Abstract

Fibrosarcoma of bone occur in any location but mainly affects long bone. Its occurrence in craniofacial region is about 15%, mandible being the most common site. Fibrosarcoma of hed and neck area represents 5% of all malignant intraosseous tumours. It is commonly seen between 3rdto 6thdecades of life. Here we present a case in 65 years old female with past history of radiotherapy for carcinoma of buccal mucosa and now presents with fibrosarcoma of the left jaw which was diagnosed by FNAC and confirmed by biopsy.

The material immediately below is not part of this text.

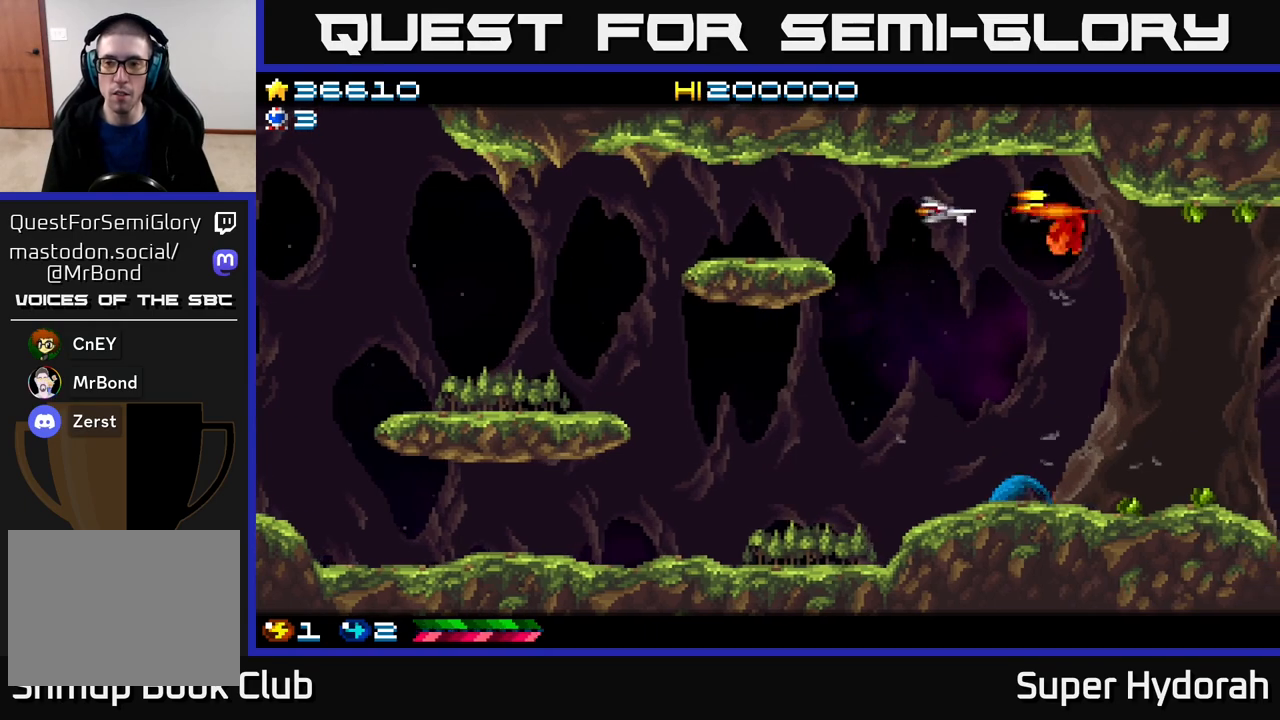
{"buttons": ["A", "DPAD_DOWN", "DPAD_RIGHT"], "events": [[367, "DPAD_RIGHT", "down"]]}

Keywords: Fibrosarcoma Mandibular neoplasms Secondary primary tumor


Background

Fibrosarcoma is a malignant spindle cell neoplasm. Soft tissue sarcomas are rare in the oral and maxillofacial region and account for less than 1% of the cancers. Fibrosarcoma is the most common soft tissue sarcoma. It constitutes about 5% of head and neck malignant osseous tumours. Its occurrence in craniofacial region is about 15%, mandible being the most common site. The cause for primary fibrosarcoma is not exactly known. However, there are a few proved risk factors for fibrosarcoma presenting as a secondary malignant tumour [1][2].

Case History

65 years female presented with the history of swelling in left jaw since one month ( Figure 1 ). Swelling of the jaw was insidious in onset, gradually progressive and associated with dull aching pain, non-radiating without any aggravating and relieving factors. Patient had difficulty in articulation. Patient gives a history of tooth extraction once, six months back and second time two months back. Past history revealed that the patient had undergone right hemimandibulectomy surgery eight years back for carcinoma of buccal mucosa and radiotherapy was given to the patient post-operatively. Family history was not significant. On examination, the swelling was present on left side in mandibular region measuring 6x5x5 cms. Overlying skin was stretched. Intraorally the tumour extended into the oral cavity and was firm in consistency, nodular with ulceration of buccal mucosa. The tumour was fixed to the bone. There was no evidence of any palpable cervical lymph nodes.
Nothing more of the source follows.